About this exercise: Copy the data below line for line, without changing any wording. Omit the pictures and keep only the text.

Segment Open

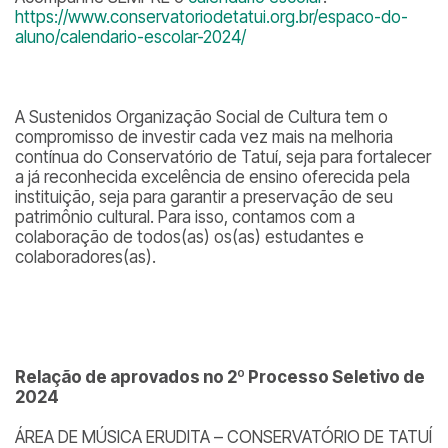
https://www.conservatoriodetatui.org.br/espaco-do-
aluno/calendario-escolar-2024/
A Sustenidos Organização Social de Cultura tem o
compromisso de investir cada vez mais na melhoria
contínua do Conservatório de Tatuí, seja para fortalecer
a já reconhecida excelência de ensino oferecida pela
instituição, seja para garantir a preservação de seu
patrimônio cultural. Para isso, contamos com a
colaboração de todos(as) os(as) estudantes e
colaboradores(as).
Relação de aprovados no 2º Processo Seletivo de
2024
ÁREA DE MÚSICA ERUDITA – CONSERVATÓRIO DE TATUÍ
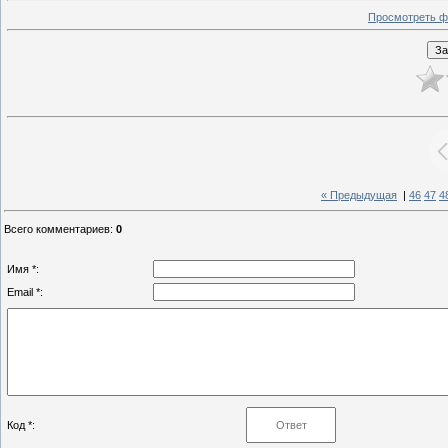
Просмотреть ф
« Предыдущая
|
46
47
4
Всего комментариев
:
0
Имя *:
Email *:
Код *:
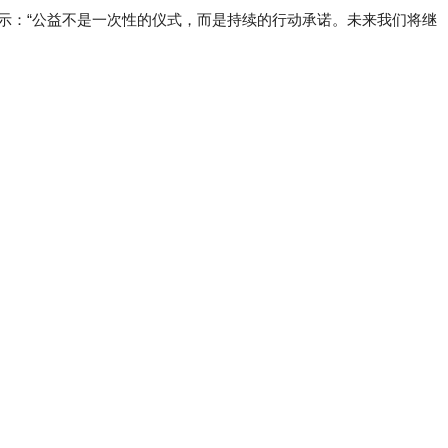
示：“公益不是一次性的仪式，而是持续的行动承诺。未来我们将继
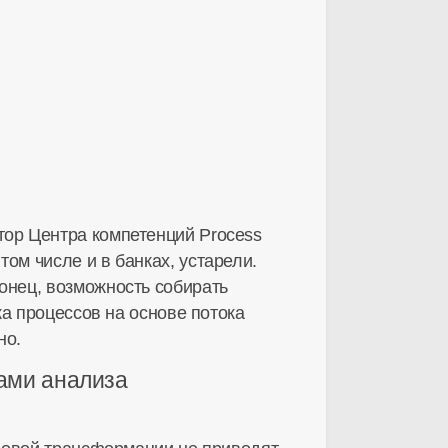
ктор Центра компетенций Process
том числе и в банках, устарели.
онец, возможность собирать
а процессов на основе потока
но.
ами анализа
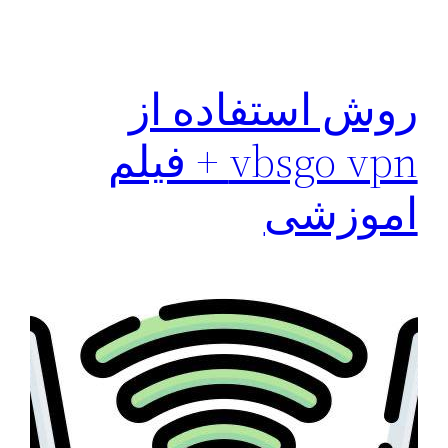
روش استفاده از
vbsgo vpn + فیلم
اموزشی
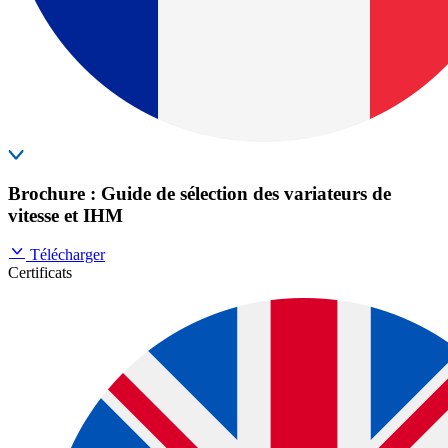
Brochure : Guide de sélection des variateurs de
vitesse et IHM
Télécharger
Certificats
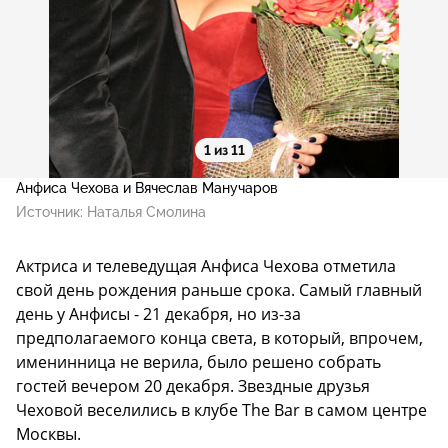
1 из 11
Анфиса Чехова и Вячеслав Манучаров
Источник:
Наталья Смолина
Актриса и телеведущая Анфиса Чехова отметила
свой день рождения раньше срока. Самый главный
день у Анфисы - 21 декабря, но из-за
предполагаемого конца света, в который, впрочем,
именинница не верила, было решено собрать
гостей вечером 20 декабря. Звездные друзья
Чеховой веселились в клубе The Bar в самом центре
Москвы.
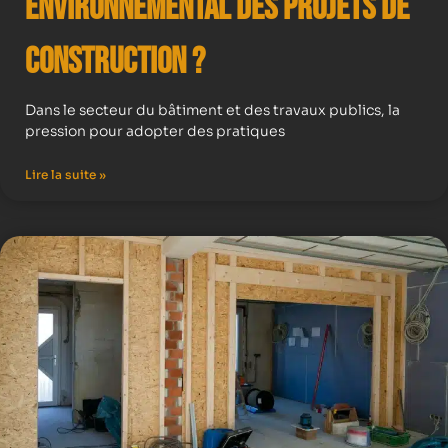
Environnemental des Projets de
Construction ?
Dans le secteur du bâtiment et des travaux publics, la
pression pour adopter des pratiques
Lire la suite »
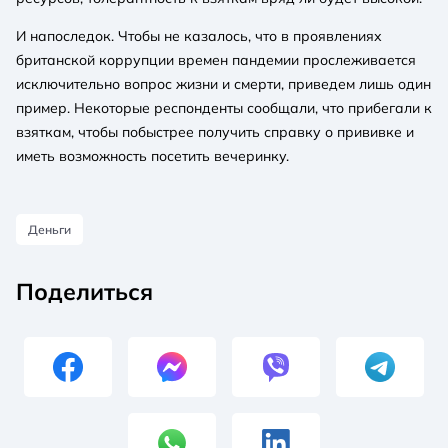
И напоследок. Чтобы не казалось, что в проявлениях
британской коррупции времен пандемии прослеживается
исключительно вопрос жизни и смерти, приведем лишь один
пример. Некоторые респонденты сообщали, что прибегали к
взяткам, чтобы побыстрее получить справку о прививке и
иметь возможность посетить вечеринку.
Деньги
Поделиться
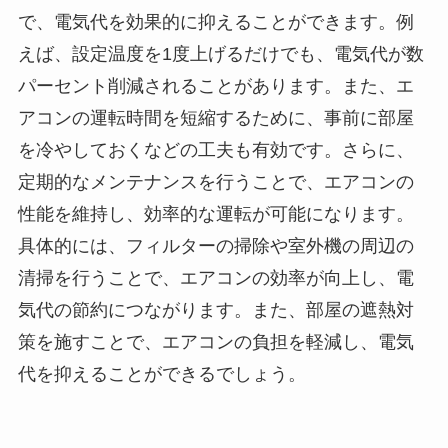
で、電気代を効果的に抑えることができます。例
えば、設定温度を1度上げるだけでも、電気代が数
パーセント削減されることがあります。また、エ
アコンの運転時間を短縮するために、事前に部屋
を冷やしておくなどの工夫も有効です。さらに、
定期的なメンテナンスを行うことで、エアコンの
性能を維持し、効率的な運転が可能になります。
具体的には、フィルターの掃除や室外機の周辺の
清掃を行うことで、エアコンの効率が向上し、電
気代の節約につながります。また、部屋の遮熱対
策を施すことで、エアコンの負担を軽減し、電気
代を抑えることができるでしょう。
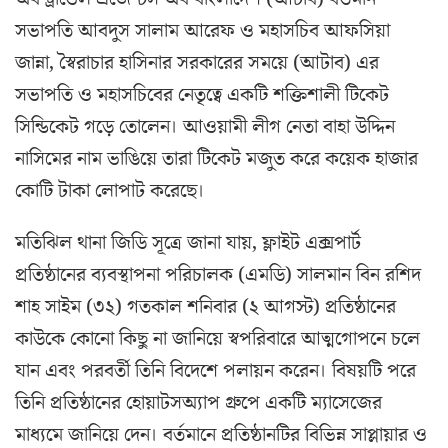
সভাপতি আবদুস সালাম আরেফ ও মহাসচিব আফসিয়া
জান্না, স্বৈরাচার হাসিনার সরকারের সময়ে (আটাব) এর
সভাপতি ও মহাসচিবের নেতৃত্বে একটি শক্তিশালী টিকেট
সিন্ডিকেট গড়ে তোলেন। আওয়ামী লীগ নেতা বাহা উদ্দিন
নাসিমের নাম ভাঙিয়ে তারা টিকেট মজুত করে কয়েক হাজার
কোটি টাকা লোপাট করেছে।
মতিঝিল থানা জিডি সূত্রে জানা যায়, ফ্লাইট এক্সপার্ট
প্রতিষ্ঠানের ব্যবস্থাপনা পরিচালক (এমডি) সালমান বিন রশিদ
শাহ সাইম (৩২) গতকাল শনিবার (২ আগস্ট) প্রতিষ্ঠানের
কাউকে কোনো কিছু না জানিয়ে স্বপরিবারে আত্মগোপনে চলে
যান এবং পরবর্তী তিনি বিদেশে পলায়ন করেন। বিষয়টি পরে
তিনি প্রতিষ্ঠানের হোয়াটসঅ্যাপ গ্রুপে একটি ম্যাসেজের
মাধ্যমে জানিয়ে দেন। বর্তমানে প্রতিষ্ঠানটির বিভিন্ন সাপ্লায়ার ও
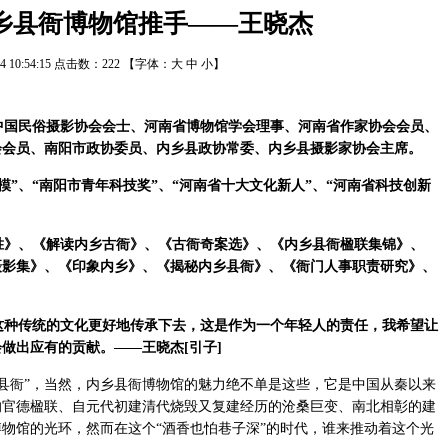
乡县衙博物馆推手——王晓杰
/24 10:54:15 点击数：
222
【字体：
大
中
小
】
国民俗摄影协会会士、河南省博物馆学会理事、河南省作家协会会员、
会会员、南阳市政协委员、内乡县政协常委、内乡县摄影家协会主席。
”、“南阳市青年科技奖”、“河南省十大文化新人”、“河南省科技创新
》、《解读内乡古衙》、《古衙奇案选》、《内乡县衙楹联集锦》、
摄影集》、《印象内乡》、《揭秘内乡县衙》、《衙门人事职责研究》、
这种传统的文化更好地传承下去，这是作为一个年轻人的责任，我希望让
做出应有的贡献。——王晓杰[引子]
县衙”，当然，内乡县衙博物馆的魅力绝不单是这些，它是中国从秦以来
的官德楹联、自元代初建清代烧毁又复建经历的沧桑巨变、南北相彰的建
物馆的光环，然而在这个“酒香也怕巷子深”的时代，谁来推动着这个光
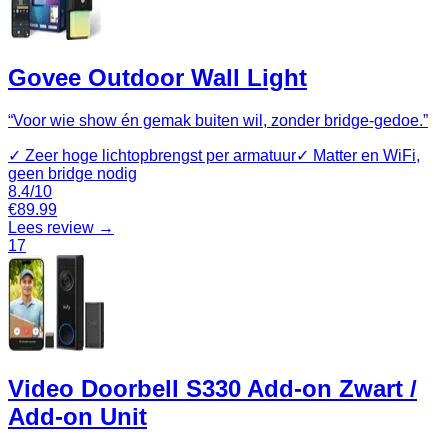
Govee Outdoor Wall Light
“
Voor wie show én gemak buiten wil, zonder bridge-gedoe.
”
✓
Zeer hoge lichtopbrengst per armatuur
✓
Matter en WiFi,
geen bridge nodig
8.4
/10
€
89.99
Lees review →
17
Video Doorbell S330 Add-on Zwart /
Add-on Unit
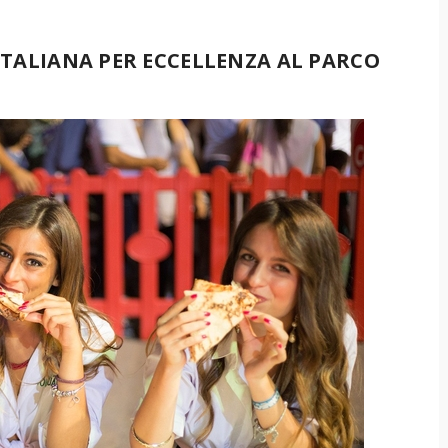
 ITALIANA PER ECCELLENZA AL PARCO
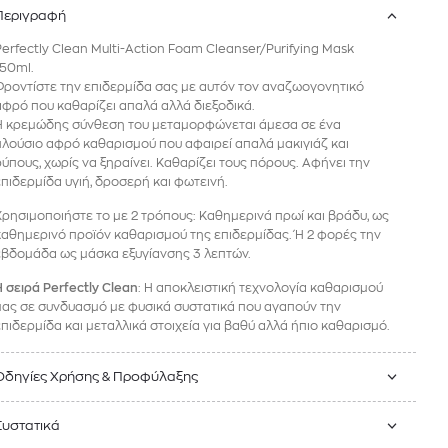
Περιγραφή
Perfectly Clean Multi-Action Foam Cleanser/Purifying Mask
150ml.
Φροντίστε την επιδερμίδα σας με αυτόν τον αναζωογονητικό
αφρό που καθαρίζει απαλά αλλά διεξοδικά.
Η κρεμώδης σύνθεση του μεταμορφώνεται άμεσα σε ένα
πλούσιο αφρό καθαρισμού που αφαιρεί απαλά μακιγιάζ και
ρύπους, χωρίς να ξηραίνει. Καθαρίζει τους πόρους. Αφήνει την
επιδερμίδα υγιή, δροσερή και φωτεινή.
Χρησιμοποιήστε το με 2 τρόπους: Καθημερινά πρωί και βράδυ, ως
καθημερινό προϊόν καθαρισμού της επιδερμίδας. Ή 2 φορές την
εβδομάδα ως μάσκα εξυγίανσης 3 λεπτών.
Η σειρά Perfectly Clean
: H αποκλειστική τεχνολογία καθαρισμού
μας σε συνδυασμό με φυσικά συστατικά που αγαπούν την
επιδερμίδα και μεταλλικά στοιχεία για βαθύ αλλά ήπιο καθαρισμό.
Οδηγίες Χρήσης & Προφύλαξης
Συστατικά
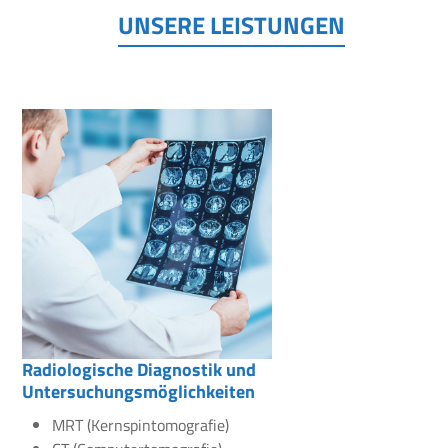
UNSERE LEISTUNGEN
Radiologische Diagnostik und
Untersuchungsmöglichkeiten
MRT (Kernspintomografie)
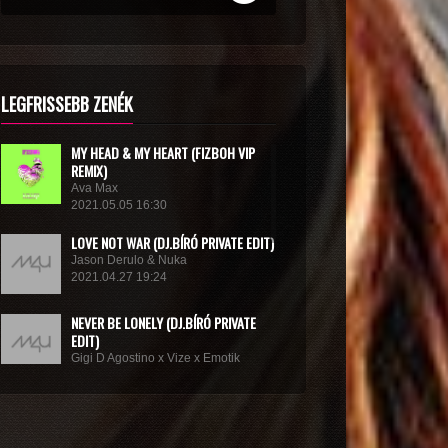
LEGFRISSEBB ZENÉK
MY HEAD & MY HEART (FIZBOH VIP
REMIX)
Ava Max
2021.05.05 16:30
LOVE NOT WAR (DJ.BÍRÓ PRIVATE EDIT)
Jason Derulo & Nuka
2021.04.27 19:24
NEVER BE LONELY (DJ.BÍRÓ PRIVATE
EDIT)
Gigi D Agostino x Vize x Emotik
2021.04.05 10:58
GET IN TROUBLE (SO WHAT) (DJ.BÍRÓ
PRIVATE EDIT)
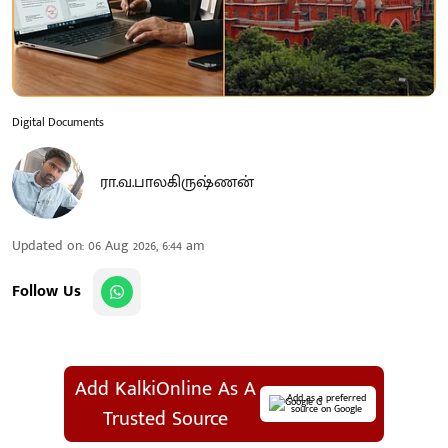
Digital Documents
ரா.வ.பாலகிருஷ்ணன்
Updated on
:
06 Aug 2026, 6:44 am
Follow Us
Add KalkiOnline As A
Add as a preferred
source on Google
Trusted Source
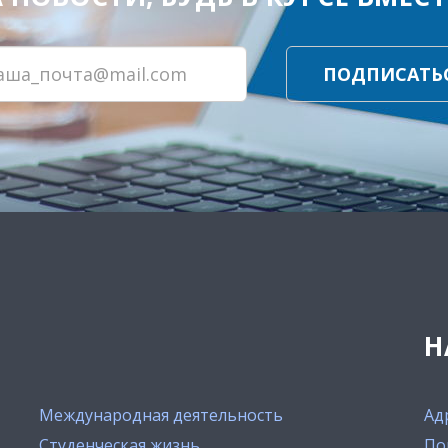
ПОДПИСАТЬ
Н
Международная деятельность
Ад
Студенческая жизнь
По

Segment Closed

Output:
https://www.conservatoriodetatui.org.br/espaco-do-
aluno/calendario-escolar-2024/
A Sustenidos Organização Social de Cultura tem o
compromisso de investir cada vez mais na melhoria
contínua do Conservatório de Tatuí, seja para fortalecer
a já reconhecida excelência de ensino oferecida pela
instituição, seja para garantir a preservação de seu
patrimônio cultural. Para isso, contamos com a
colaboração de todos(as) os(as) estudantes e
colaboradores(as).
Relação de aprovados no 2º Processo Seletivo de
2024
ÁREA DE MÚSICA ERUDITA – CONSERVATÓRIO DE TATUÍ
Просмотреть ф
« Предыдущая
|
46
47
4
Всего комментариев
:
0
Имя *:
Email *:
Код *:
示：“公益不是一次性的仪式，而是持续的行动承诺。未来我们将继
ктор Центра компетенций Process
том числе и в банках, устарели.
онец, возможность собирать
а процессов на основе потока
но.
ами анализа
روش استفاده از
vbsgo vpn + فیلم
اموزشی
Brochure : Guide de sélection des variateurs de
vitesse et IHM
Télécharger
Certificats
1 из 11
Анфиса Чехова и Вячеслав Манучаров
Источник:
Наталья Смолина
Актриса и телеведущая Анфиса Чехова отметила
свой день рождения раньше срока. Самый главный
день у Анфисы - 21 декабря, но из-за
предполагаемого конца света, в который, впрочем,
именинница не верила, было решено собрать
гостей вечером 20 декабря. Звездные друзья
Чеховой веселились в клубе The Bar в самом центре
Москвы.
Environnemental des Projets de
Construction ?
Dans le secteur du bâtiment et des travaux publics, la
pression pour adopter des pratiques
Lire la suite »
И напоследок. Чтобы не казалось, что в проявлениях
британской коррупции времен пандемии прослеживается
исключительно вопрос жизни и смерти, приведем лишь один
пример. Некоторые респонденты сообщали, что прибегали к
взяткам, чтобы побыстрее получить справку о прививке и
иметь возможность посетить вечеринку.
Деньги
Поделиться
で、電気代を効果的に抑えることができます。例
えば、設定温度を1度上げるだけでも、電気代が数
パーセント削減されることがあります。また、エ
アコンの運転時間を短縮するために、事前に部屋
を冷やしておくなどの工夫も有効です。さらに、
定期的なメンテナンスを行うことで、エアコンの
性能を維持し、効率的な運転が可能になります。
具体的には、フィルターの掃除や室外機の周辺の
清掃を行うことで、エアコンの効率が向上し、電
気代の節約につながります。また、部屋の遮熱対
策を施すことで、エアコンの負担を軽減し、電気
代を抑えることができるでしょう。
সভাপতি আবদুস সালাম আরেফ ও মহাসচিব আফসিয়া
জান্না, স্বৈরাচার হাসিনার সরকারের সময়ে (আটাব) এর
সভাপতি ও মহাসচিবের নেতৃত্বে একটি শক্তিশালী টিকেট
সিন্ডিকেট গড়ে তোলেন। আওয়ামী লীগ নেতা বাহা উদ্দিন
নাসিমের নাম ভাঙিয়ে তারা টিকেট মজুত করে কয়েক হাজার
কোটি টাকা লোপাট করেছে।
মতিঝিল থানা জিডি সূত্রে জানা যায়, ফ্লাইট এক্সপার্ট
প্রতিষ্ঠানের ব্যবস্থাপনা পরিচালক (এমডি) সালমান বিন রশিদ
শাহ সাইম (৩২) গতকাল শনিবার (২ আগস্ট) প্রতিষ্ঠানের
কাউকে কোনো কিছু না জানিয়ে স্বপরিবারে আত্মগোপনে চলে
যান এবং পরবর্তী তিনি বিদেশে পলায়ন করেন। বিষয়টি পরে
তিনি প্রতিষ্ঠানের হোয়াটসঅ্যাপ গ্রুপে একটি ম্যাসেজের
মাধ্যমে জানিয়ে দেন। বর্তমানে প্রতিষ্ঠানটির বিভিন্ন সাপ্লায়ার ও
乡县衙博物馆推手——王晓杰
/24 10:54:15 点击数：
222
【字体：
大
中
小
】
国民俗摄影协会会士、河南省博物馆学会理事、河南省作家协会会员、
会会员、南阳市政协委员、内乡县政协常委、内乡县摄影家协会主席。
”、“南阳市青年科技奖”、“河南省十大文化新人”、“河南省科技创新
》、《解读内乡古衙》、《古衙奇案选》、《内乡县衙楹联集锦》、
摄影集》、《印象内乡》、《揭秘内乡县衙》、《衙门人事职责研究》、
这种传统的文化更好地传承下去，这是作为一个年轻人的责任，我希望让
做出应有的贡献。——王晓杰[引子]
县衙”，当然，内乡县衙博物馆的魅力绝不单是这些，它是中国从秦以来
的官德楹联、自元代初建清代烧毁又复建经历的沧桑巨变、南北相彰的建
物馆的光环，然而在这个“酒香也怕巷子深”的时代，谁来推动着这个光
Govee Outdoor Wall Light
“
Voor wie show én gemak buiten wil, zonder bridge-gedoe.
”
✓
Zeer hoge lichtopbrengst per armatuur
✓
Matter en WiFi,
geen bridge nodig
8.4
/10
€
89.99
Lees review →
17
Video Doorbell S330 Add-on Zwart /
Add-on Unit
 ITALIANA PER ECCELLENZA AL PARCO
Περιγραφή
Perfectly Clean Multi-Action Foam Cleanser/Purifying Mask
150ml.
Φροντίστε την επιδερμίδα σας με αυτόν τον αναζωογονητικό
αφρό που καθαρίζει απαλά αλλά διεξοδικά.
Η κρεμώδης σύνθεση του μεταμορφώνεται άμεσα σε ένα
πλούσιο αφρό καθαρισμού που αφαιρεί απαλά μακιγιάζ και
ρύπους, χωρίς να ξηραίνει. Καθαρίζει τους πόρους. Αφήνει την
επιδερμίδα υγιή, δροσερή και φωτεινή.
Χρησιμοποιήστε το με 2 τρόπους: Καθημερινά πρωί και βράδυ, ως
καθημερινό προϊόν καθαρισμού της επιδερμίδας. Ή 2 φορές την
εβδομάδα ως μάσκα εξυγίανσης 3 λεπτών.
Η σειρά Perfectly Clean
: H αποκλειστική τεχνολογία καθαρισμού
μας σε συνδυασμό με φυσικά συστατικά που αγαπούν την
επιδερμίδα και μεταλλικά στοιχεία για βαθύ αλλά ήπιο καθαρισμό.
Οδηγίες Χρήσης & Προφύλαξης
Συστατικά
UNSERE LEISTUNGEN
Radiologische Diagnostik und
Untersuchungsmöglichkeiten
MRT (Kernspintomografie)
LEGFRISSEBB ZENÉK
MY HEAD & MY HEART (FIZBOH VIP
REMIX)
Ava Max
2021.05.05 16:30
LOVE NOT WAR (DJ.BÍRÓ PRIVATE EDIT)
Jason Derulo & Nuka
2021.04.27 19:24
NEVER BE LONELY (DJ.BÍRÓ PRIVATE
EDIT)
Gigi D Agostino x Vize x Emotik
2021.04.05 10:58
GET IN TROUBLE (SO WHAT) (DJ.BÍRÓ
PRIVATE EDIT)
Digital Documents
ரா.வ.பாலகிருஷ்ணன்
Updated on
:
06 Aug 2026, 6:44 am
Follow Us
Add KalkiOnline As A
Add as a preferred
source on Google
Trusted Source
ПОДПИСАТЬ
Н
Международная деятельность
Ад
Студенческая жизнь
По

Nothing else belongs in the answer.